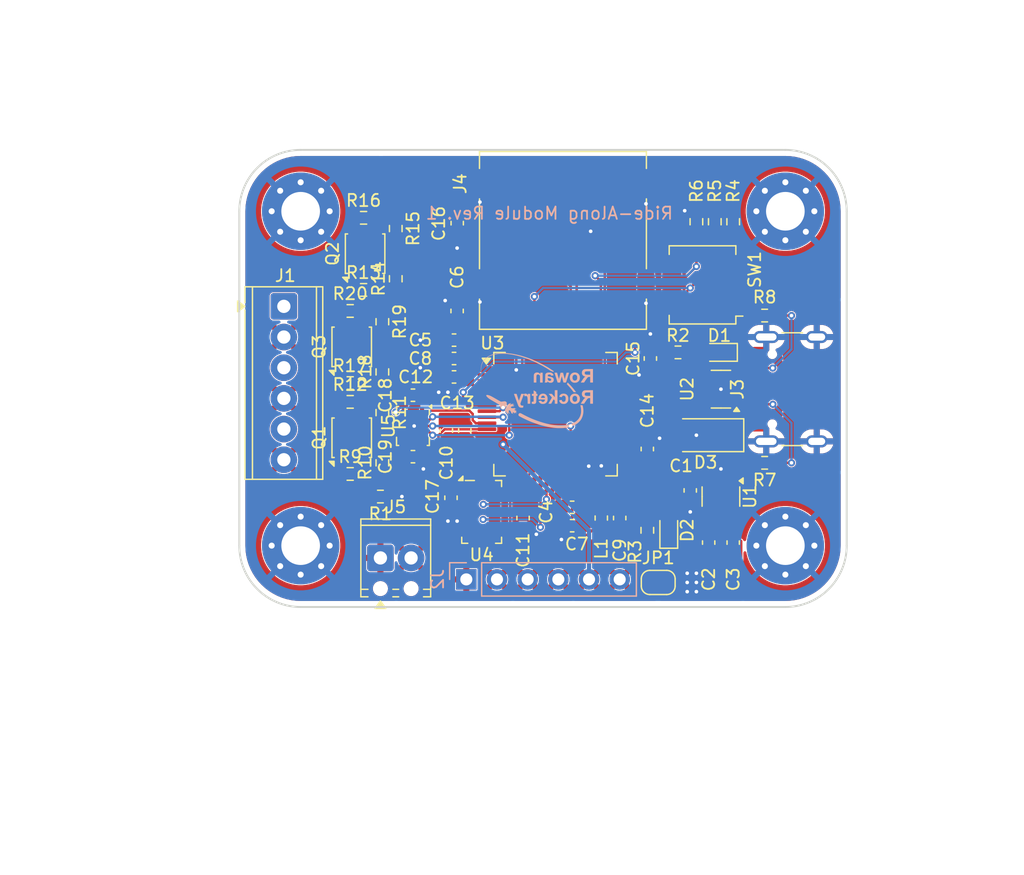
<source format=kicad_pcb>
(kicad_pcb
	(version 20241229)
	(generator "pcbnew")
	(generator_version "9.0")
	(general
		(thickness 1.6)
		(legacy_teardrops no)
	)
	(paper "A4")
	(layers
		(0 "F.Cu" signal)
		(2 "B.Cu" signal)
		(9 "F.Adhes" user "F.Adhesive")
		(11 "B.Adhes" user "B.Adhesive")
		(13 "F.Paste" user)
		(15 "B.Paste" user)
		(5 "F.SilkS" user "F.Silkscreen")
		(7 "B.SilkS" user "B.Silkscreen")
		(1 "F.Mask" user)
		(3 "B.Mask" user)
		(17 "Dwgs.User" user "User.Drawings")
		(19 "Cmts.User" user "User.Comments")
		(21 "Eco1.User" user "User.Eco1")
		(23 "Eco2.User" user "User.Eco2")
		(25 "Edge.Cuts" user)
		(27 "Margin" user)
		(31 "F.CrtYd" user "F.Courtyard")
		(29 "B.CrtYd" user "B.Courtyard")
		(35 "F.Fab" user)
		(33 "B.Fab" user)
		(39 "User.1" user)
		(41 "User.2" user)
		(43 "User.3" user)
		(45 "User.4" user)
	)
	(setup
		(stackup
			(layer "F.SilkS"
				(type "Top Silk Screen")
			)
			(layer "F.Paste"
				(type "Top Solder Paste")
			)
			(layer "F.Mask"
				(type "Top Solder Mask")
				(thickness 0.01)
			)
			(layer "F.Cu"
				(type "copper")
				(thickness 0.035)
			)
			(layer "dielectric 1"
				(type "core")
				(thickness 1.51)
				(material "FR4")
				(epsilon_r 4.5)
				(loss_tangent 0.02)
			)
			(layer "B.Cu"
				(type "copper")
				(thickness 0.035)
			)
			(layer "B.Mask"
				(type "Bottom Solder Mask")
				(thickness 0.01)
			)
			(layer "B.Paste"
				(type "Bottom Solder Paste")
			)
			(layer "B.SilkS"
				(type "Bottom Silk Screen")
			)
			(copper_finish "None")
			(dielectric_constraints no)
		)
		(pad_to_mask_clearance 0)
		(allow_soldermask_bridges_in_footprints no)
		(tenting front back)
		(aux_axis_origin 115.316 89.916)
		(grid_origin 115.316 89.916)
		(pcbplotparams
			(layerselection 0x00000000_00000000_55555555_5755f5ff)
			(plot_on_all_layers_selection 0x00000000_00000000_00000000_00000000)
			(disableapertmacros no)
			(usegerberextensions no)
			(usegerberattributes yes)
			(usegerberadvancedattributes yes)
			(creategerberjobfile yes)
			(dashed_line_dash_ratio 12.000000)
			(dashed_line_gap_ratio 3.000000)
			(svgprecision 4)
			(plotframeref no)
			(mode 1)
			(useauxorigin no)
			(hpglpennumber 1)
			(hpglpenspeed 20)
			(hpglpendiameter 15.000000)
			(pdf_front_fp_property_popups yes)
			(pdf_back_fp_property_popups yes)
			(pdf_metadata yes)
			(pdf_single_document no)
			(dxfpolygonmode yes)
			(dxfimperialunits yes)
			(dxfusepcbnewfont yes)
			(psnegative no)
			(psa4output no)
			(plot_black_and_white yes)
			(sketchpadsonfab no)
			(plotpadnumbers no)
			(hidednponfab no)
			(sketchdnponfab yes)
			(crossoutdnponfab yes)
			(subtractmaskfromsilk no)
			(outputformat 1)
			(mirror no)
			(drillshape 0)
			(scaleselection 1)
			(outputdirectory "../fab/rev-1/gerbers/")
		)
	)
	(net 0 "")
	(net 1 "/MCU/VDDSMPS")
	(net 2 "GNDD")
	(net 3 "+3.3V")
	(net 4 "/MCU/VDD11")
	(net 5 "+12V")
	(net 6 "GNDA")
	(net 7 "/MCU/VDDA")
	(net 8 "/MCU/VBAT")
	(net 9 "/V_USB")
	(net 10 "/NRST")
	(net 11 "/MCU/SD_CLK")
	(net 12 "/MCU/SD_DAT0")
	(net 13 "/MCU/SD_CMD")
	(net 14 "/MCU/USB_DP")
	(net 15 "/MCU/USB_DN")
	(net 16 "/BOOT0")
	(net 17 "/SD_EJECT")
	(net 18 "/IMU Sensors/pres_mosi")
	(net 19 "/IMU Sensors/imu_int2")
	(net 20 "Net-(D1-A)")
	(net 21 "/IMU Sensors/imu_miso")
	(net 22 "/MicroSD Card/SD_DAT2")
	(net 23 "/IMU Sensors/pres_miso")
	(net 24 "/IMU Sensors/imu_sclk")
	(net 25 "/IMU Sensors/pres_sclk")
	(net 26 "/IMU Sensors/imu_int1")
	(net 27 "/IMU Sensors/pres_cs")
	(net 28 "/IMU Sensors/imu_mosi")
	(net 29 "/IMU Sensors/imu_cs")
	(net 30 "unconnected-(U5-NC-Pad11)")
	(net 31 "unconnected-(U5-NC-Pad10)")
	(net 32 "/MicroSD Card/SD_DAT3")
	(net 33 "/MicroSD Card/SD_DAT1")
	(net 34 "unconnected-(SW1-Pad4)")
	(net 35 "unconnected-(SW1-Pad5)")
	(net 36 "Net-(U1-BP)")
	(net 37 "Net-(D2-A)")
	(net 38 "/Pyro Controller 2/Out")
	(net 39 "/Pyro Controller 1/Out")
	(net 40 "/Valve Controller/Out")
	(net 41 "Net-(J3-D--PadA7)")
	(net 42 "Net-(J3-CC2)")
	(net 43 "Net-(J3-D+-PadA6)")
	(net 44 "unconnected-(J3-SBU2-PadB8)")
	(net 45 "unconnected-(J3-SBU1-PadA8)")
	(net 46 "Net-(J3-CC1)")
	(net 47 "Net-(U3-VLXSMPS)")
	(net 48 "Net-(Q1-G)")
	(net 49 "Net-(Q2-G)")
	(net 50 "Net-(Q3-G)")
	(net 51 "/Pyro Controller 2/Fire")
	(net 52 "/Pyro Controller 2/Continutity")
	(net 53 "/Valve Controller/Fire")
	(net 54 "/Valve Controller/Continutity")
	(net 55 "/Pyro Controller 1/Fire")
	(net 56 "/Pyro Controller 1/Continutity")
	(net 57 "unconnected-(U2-VBUS-Pad5)")
	(net 58 "unconnected-(U3-PC7-Pad38)")
	(net 59 "unconnected-(U3-PB2-Pad26)")
	(net 60 "unconnected-(U3-PC9-Pad40)")
	(net 61 "unconnected-(U3-PB6-Pad58)")
	(net 62 "unconnected-(U3-PB4-Pad56)")
	(net 63 "unconnected-(U3-PB3-Pad55)")
	(net 64 "unconnected-(U3-PA2-Pad16)")
	(net 65 "unconnected-(U3-PC6-Pad37)")
	(net 66 "unconnected-(U3-PA10-Pad43)")
	(net 67 "unconnected-(U3-PB1-Pad25)")
	(net 68 "unconnected-(U3-PA15-Pad50)")
	(net 69 "unconnected-(U3-PB5-Pad57)")
	(net 70 "unconnected-(U3-PH0-Pad5)")
	(net 71 "unconnected-(U3-PA4-Pad20)")
	(net 72 "unconnected-(U3-PB8-Pad61)")
	(net 73 "unconnected-(U3-PB0-Pad24)")
	(net 74 "unconnected-(U3-PA0-Pad14)")
	(net 75 "unconnected-(U3-PA13-Pad46)")
	(net 76 "unconnected-(U3-PB13-Pad34)")
	(net 77 "unconnected-(U3-PC13-Pad2)")
	(net 78 "unconnected-(U3-PC11-Pad52)")
	(net 79 "unconnected-(U3-PB7-Pad59)")
	(net 80 "unconnected-(U3-PB14-Pad35)")
	(net 81 "unconnected-(U3-PC14-Pad3)")
	(net 82 "unconnected-(U3-PC15-Pad4)")
	(net 83 "unconnected-(U3-PA8-Pad41)")
	(net 84 "unconnected-(U3-PC10-Pad51)")
	(net 85 "unconnected-(U3-PB15-Pad36)")
	(net 86 "unconnected-(U3-PA9-Pad42)")
	(net 87 "unconnected-(U3-PA5-Pad21)")
	(net 88 "/Recovery Power")
	(footprint "Resistor_SMD:R_0603_1608Metric_Pad0.98x0.95mm_HandSolder" (layer "F.Cu") (at 127.161 77.978 90))
	(footprint "Resistor_SMD:R_0603_1608Metric_Pad0.98x0.95mm_HandSolder" (layer "F.Cu") (at 125.606 63.661))
	(footprint "Package_SO:Vishay_PowerPAK_1212-8_Single" (layer "F.Cu") (at 124.624 68.3755 90))
	(footprint "MountingHole:MountingHole_3.2mm_M3_Pad_Via" (layer "F.Cu") (at 160.528 84.836))
	(footprint "Resistor_SMD:R_0603_1608Metric_Pad0.98x0.95mm_HandSolder" (layer "F.Cu") (at 124.497 65.405))
	(footprint "Capacitor_SMD:C_0603_1608Metric_Pad1.08x0.95mm_HandSolder" (layer "F.Cu") (at 132.461 75.311 90))
	(footprint "TerminalBlock_Phoenix:TerminalBlock_Phoenix_MPT-0,5-6-2.54_1x06_P2.54mm_Horizontal" (layer "F.Cu") (at 119.0045 65.024 -90))
	(footprint "Resistor_SMD:R_0603_1608Metric_Pad0.98x0.95mm_HandSolder" (layer "F.Cu") (at 124.497 72.932))
	(footprint "Resistor_SMD:R_0603_1608Metric_Pad0.98x0.95mm_HandSolder" (layer "F.Cu") (at 153.162 58.0155 90))
	(footprint "Resistor_SMD:R_0603_1608Metric" (layer "F.Cu") (at 151.638 68.834))
	(footprint "Package_SO:Vishay_PowerPAK_1212-8_Single" (layer "F.Cu") (at 124.624 75.9025 90))
	(footprint "MountingHole:MountingHole_3.2mm_M3_Pad_Via" (layer "F.Cu") (at 120.396 57.15))
	(footprint "Capacitor_SMD:C_0603_1608Metric" (layer "F.Cu") (at 152.654 80.264 -90))
	(footprint "Package_LGA:LGA-8_3x5mm_P1.25mm" (layer "F.Cu") (at 135.382 82.042))
	(footprint "Capacitor_SMD:C_0603_1608Metric_Pad1.08x0.95mm_HandSolder" (layer "F.Cu") (at 133.096 70.866 180))
	(footprint "Capacitor_SMD:C_0603_1608Metric" (layer "F.Cu") (at 154.178 84.582 -90))
	(footprint "Package_LGA:LGA-14_3x2.5mm_P0.5mm_LayoutBorder3x4y" (layer "F.Cu") (at 129.6935 74.93 -90))
	(footprint "MountingHole:MountingHole_3.2mm_M3_Pad_Via" (layer "F.Cu") (at 120.396 84.836))
	(footprint "Resistor_SMD:R_0603_1608Metric_Pad0.98x0.95mm_HandSolder" (layer "F.Cu") (at 128.27 62.738 90))
	(footprint "Capacitor_SMD:C_0603_1608Metric_Pad1.08x0.95mm_HandSolder" (layer "F.Cu") (at 142.875 81.661 180))
	(footprint "Resistor_SMD:R_0603_1608Metric_Pad0.98x0.95mm_HandSolder" (layer "F.Cu") (at 125.606 57.692))
	(footprint "Capacitor_SMD:C_0603_1608Metric" (layer "F.Cu") (at 156.21 84.582 -90))
	(footprint "Resistor_SMD:R_0603_1608Metric_Pad0.98x0.95mm_HandSolder" (layer "F.Cu") (at 127.161 66.294 -90))
	(footprint "Resistor_SMD:R_0603_1608Metric" (layer "F.Cu") (at 127 80.772 180))
	(footprint "Resistor_SMD:R_0603_1608Metric_Pad0.98x0.95mm_HandSolder" (layer "F.Cu") (at 154.686 58.0155 90))
	(footprint "Resistor_SMD:R_0603_1608Metric" (layer "F.Cu") (at 158.813 65.786 180))
	(footprint "Package_TO_SOT_SMD:SOT-23-5" (layer "F.Cu") (at 155.194 80.772 -90))
	(footprint "Resistor_SMD:R_0603_1608Metric" (layer "F.Cu") (at 158.813 77.978 180))
	(footprint "Jumper:SolderJumper-2_P1.3mm_Open_RoundedPad1.0x1.5mm" (layer "F.Cu") (at 150.002 87.884 180))
	(footprint "Resistor_SMD:R_0603_1608Metric_Pad0.98x0.95mm_HandSolder" (layer "F.Cu") (at 128.27 58.581 -90))
	(footprint "Resistor_SMD:R_0603_1608Metric_Pad0.98x0.95mm_HandSolder" (layer "F.Cu") (at 124.497 78.901))
	(footprint "TerminalBlock_Phoenix:TerminalBlock_Phoenix_MPT-0,5-2-2.54_1x02_P2.54mm_Horizontal" (layer "F.Cu") (at 127 85.852))
	(footprint "MountingHole:MountingHole_3.2mm_M3_Pad_Via" (layer "F.Cu") (at 160.528 57.15))
	(footprint "Capacitor_SMD:C_0603_1608Metric_Pad1.08x0.95mm_HandSolder" (layer "F.Cu") (at 133.359 58.1345 -90))
	(footprint "Capacitor_SMD:C_0603_1608Metric_Pad1.08x0.95mm_HandSolder" (layer "F.Cu") (at 133.096 69.342 180))
	(footprint "Capacitor_SMD:C_0603_1608Metric_Pad1.08x0.95mm_HandSolder" (layer "F.Cu") (at 149.098 76.835 90))
	(footprint "Package_TO_SOT_SMD:SOT-23-6" (layer "F.Cu") (at 155.194 71.882 180))
	(footprint "Resistor_SMD:R_0603_1608Metric_Pad0.98x0.95mm_HandSolder" (layer "F.Cu") (at 127.161 73.821 -90))
	(footprint "Button_Switch_SMD:SW_DIP_SPSTx04_Slide_Copal_CHS-04A_W5.08mm_P1.27mm_JPin" (layer "F.Cu") (at 153.67 63.246 180))
	(footprint "Capacitor_SMD:C_0603_1608Metric_Pad1.08x0.95mm_HandSolder"
		(layer "F.Cu")
		(uuid "99f46740-7efd-4f12-bff3-8cad355706e5")
		(at 133.985 75.311 90)
		(descr "Capacitor SMD 0603 (1608 Metric), square (rectangular) end terminal, IPC-7351 nominal with elongated pad for handsoldering. (Body size source: IPC-SM-782 page 76, https://www.pcb-3d.com/wordpress/wp-content/uploads/ipc-sm-782a_amendment_1_and_2.pdf), generated with kicad-footprint-generator")
		(tags "capacitor handsolder")
		(property "Reference" "C13"
			(at 2.286 -0.635 180)
			(layer "F.SilkS")
			(uuid "4f1c36c2-6ffd-4dde-aa7e-c534f714e4ea")
			(effects
				(font
					(size 1 1)
					(thickness 0.15)
				)
			)
		)
		(property "Value" "100nF"
			(at 0 1.43 90)
			(layer "F.Fab")
			(uuid "43a6d0ae-6149-477c-846f-7a531c016ae8")
			(effects
				(font
					(size 1 1)
					(thickness 0.15)
				)
			)
		)
		(property "Datasheet" ""
			(at 0 0 90)
			(layer "F.Fab")
			(hide yes)
			(uuid "4dbbd191-eb04-4374-b35d-9d8db4142024")
			(effects
				(font
					(size 1.27 1.27)
					(thickness 0.15)
				)
			)
		)
		(property "Description" "Unpolarized capacitor"
			(at 0 0 90)
			(layer "F.Fab")
			(hide yes)
			(uuid "8245ac09-9ac2-4a5f-ae2a-c7ed05ab89a3")
			(effects
				(font
					(size 1.27 1.27)
					(thickness 0.15)
				)
			)
		)
		(property ki_fp_filters "C_*")
		(path "/646bb59c-dea9-4304-8415-d4c1819f029f/cab86b92-b864-4921-98bb-6619d65df39d")
		(sheetname "/MCU/")
		(sheetfile "STM32U545RETxQ.kicad_sch")
		(attr smd)
		(fp_line
			(start -0.146267 -0.51)
			(end 0.146267 -0.51)
			(stroke
				(width 0.12)
				(type solid)
			)
			(layer "F.SilkS")
			(uuid "8d0c75fe-d0ba-4022-826c-777f452f0563")
		)
		(fp_line
			(start -0.146267 0.51)
			(end 0.146267 0.51)
			(stroke
				(width 0.12)
				(type solid)
			)
			(layer "F.SilkS")
			(uuid "535d813d-48ca-4d0f-9420-6712c2622d36")
		)
		(fp_line
			(start 1.65 -0.73)
			(end 1.65 0.73)
			(stroke
				(width 0.05)
				(type solid)
			)
			(layer "F.CrtYd")
			(uuid "0016f411-b782-49a5-ba3c-b45663efda17")
		)
		(fp_line
			(start -1.65 -0.73)
			(end 1.65 -0.73)
			(stroke
				(width 0.05)
				(type solid)
			)
			(layer "F.CrtYd")
			(uuid "f66c4cf6-9099-4119-83c0-d93f1d0d925d")
		)
		(fp_line
			(start 1.65 0.73)
			(end -1.65 0.73)
			(stroke
				(width 0.05)
				(type solid)
			)
			(layer "F.CrtYd")
			(uuid "17927419-d37f-4962-96a7-bc98a8f756fa")
		)
		(fp_line
			(start -1.65 0.73)
			(end -1.65 -0.73)
			(stroke
				(width 0.05)
				(type solid)
			)
			(layer "F.CrtYd")
			(uuid "fadaceb5-4e3e-44f9-8956-d9fac5f8d828")
		)
		(fp_line
			(start 0.8 -0.4)
			(end 0.8 0.4)
			(stroke
				(width 0.1)
				(type solid)
			)
			(layer "F.Fab")
			(uuid "3f3b8a34-d9ca-4c2e-9137-5133d1499630")
		)
		(fp_line
			(st
... [1068210 chars truncated]
</source>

************

■ **Exercise**:
Look through the entries above and report the number of lines that contain "Paste". Write only the number.

■ **Result**:
6